As a strike date looms, NJ Transit and a coalition of 17 rail unions will be back at the bargaining table this week to continue their battle over contract negotiations.

A woman rushes to catch the NJ Transit train from New York Penn Station to Trenton, NJ on May 13, 2015 in New York City. (Photo by Andrew Burton/Getty Images)

The main sticking point, according to union officials, is a plan to hike health insurance premiums by hundreds of dollars per month.

If an agreement isn't reached, union officials have indicated that rail workers are prepared to strike on March 13.

With so many people commuters relying on NJ Transit trains, a strike is likely to cause chaos.

And if a strike should happen, not even President Barack Obama has the authority to order workers back to work.

“Outside intervention is not something that is in the law right now. It would take an act of Congress to change that,” said Martin Robins, an expert with the Alan Voorhees Transportation Center at Rutgers University.

Walter Zullig, a rail law expert and the former General Counsel for Metro North in New York, agrees that if a strike takes place, no one will be able to do anything.

“I don’t see that happening under the Railway Labor Act. There’s no provision for that. I don’t see any basis for the president to stop it,” Zullig said. "Once all of this process that’s in the Railway Labor Act has been followed and has been exhausted, they have the right to strike. That is their ultimate weapon."

Zullig added if NJ Transit workers do walk out, Congress would probably not get involved and try to force the strike to end for at least three to four weeks.

Robins said if a strikes take place it will have a very severe negative effect in more ways than one.

“Anytime you introduce uncertainty into the provision of public transportation, you undermine one of its basic virtues and you undermine the loyalty of the ridership,” Robins said. “It’s always a very painful and worrisome thing to have strikes.

In the end, Robins said the strike will impact the rail riders the most who will be forced to find other ways to get to work.

“It will hurt the riders, the innocent people who are trying to get to work everyday to earn a living for their family.

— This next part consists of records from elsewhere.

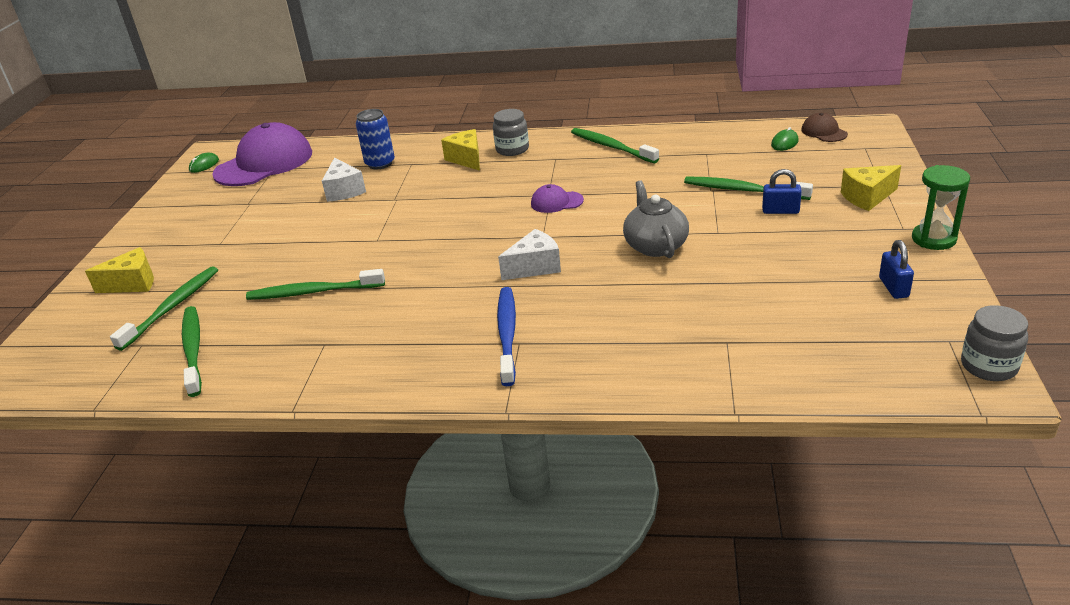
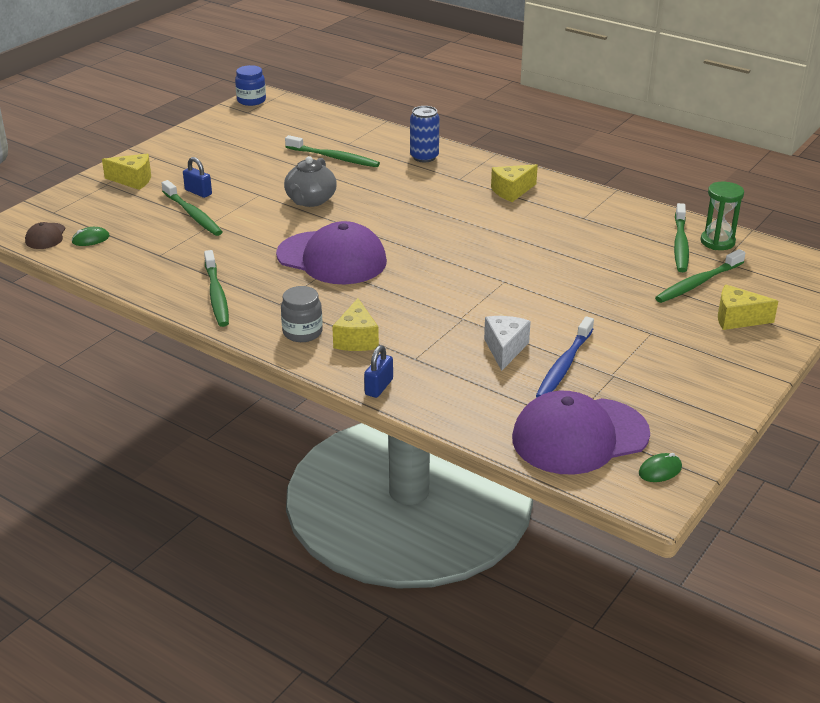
camera: 155 degrees left, 0 degrees up
(313, 292) = (577, 255): green toothbrush -> green toothbrush (334, 158)
(380, 163) = (446, 373): blue can -> blue can (424, 157)
(436, 349) = (512, 191): none -> yellow cheese
(507, 334) = (462, 185): blue toothbrush -> blue toothbrush (564, 365)
(535, 267) = (404, 216): white cheese -> none
(556, 202) = (332, 258): purple cap -> purple cap, size x2.24
(893, 287) = (225, 136): blue padlock -> blue padlock (379, 387)
(933, 239) = (155, 147): green hourglass -> green hourglass (717, 242)
(988, 366) = (251, 100): grey jar -> blue jar

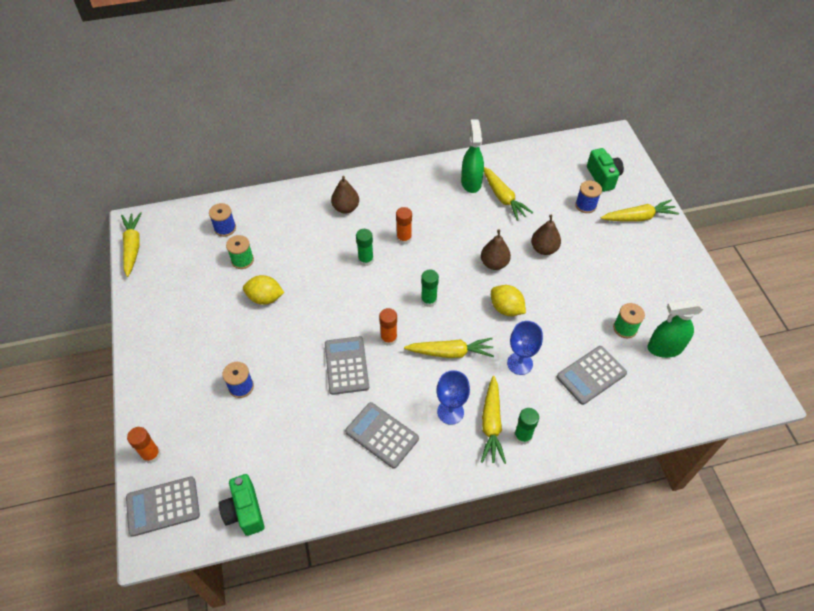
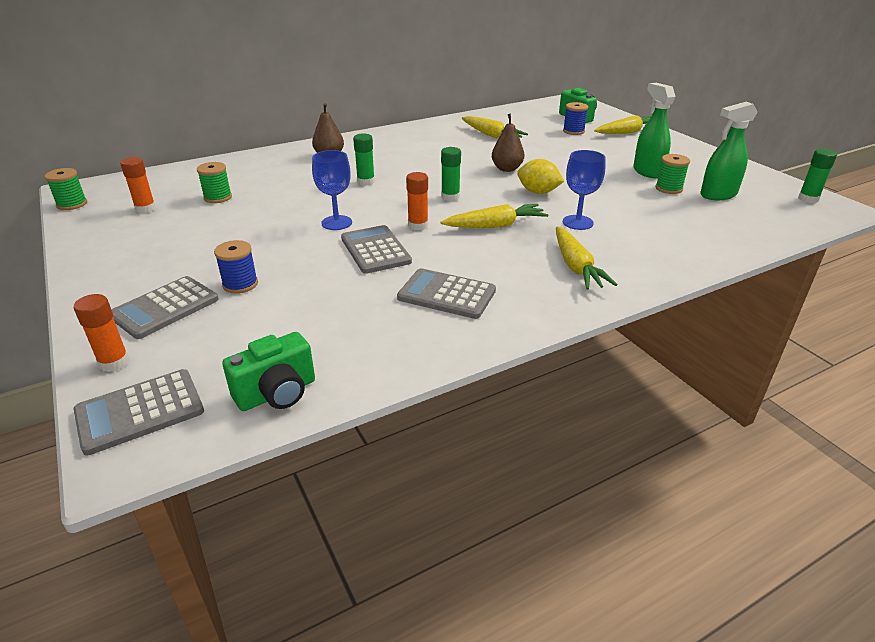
camera: 15 degrees left, 20 degrees down
(133, 247) = (72, 204): yellow carrot -> green spool
(225, 228) = (191, 181): blue spool -> none
(244, 511) = (277, 393): green camera -> green camera turned 90 degrees counterclockwise
(265, 298) = (254, 218): yellow lemon -> none
(404, 238) = (402, 166): orange glue stick -> orange glue stick (145, 209)
(450, 412) = (521, 265): blue goblet -> blue goblet (336, 223)
(471, 182) = (454, 131): green spray bottle -> green spray bottle (647, 171)
(523, 436) = (619, 270): green glue stick -> green glue stick (808, 199)
(544, 249) = (551, 156): brown pear -> none
(591, 375) = (659, 220): grey calculator -> grey calculator (165, 308)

It’s really a very stressful situation,” Robins said.

A strike is likely to result in added congestion on some of New Jersey's busiest highways like the New Jersey Turnpike, and is also likely to create issues for the bridges and tunnels leading into New York City.

Robins said the unions have built up a lot of resentment because they’ve been working without a contract for almost five years, which he said is probably not helping matters at the bargaining table.

“That’s not the way to conduct labor relations because that builds in sort of a fiscal time bomb and an emotional time bomb.”

But there's still hope a strike will be averted.

Robins said it appears many workers don’t want to go on strike, and they haven’t walked out in over 30 years. In addition, Gov. Chris Christie's proposed operating budget for NJ Transit may be signaling that he has more flexibility than we thought, which Robins said could help the parties reach an agreement.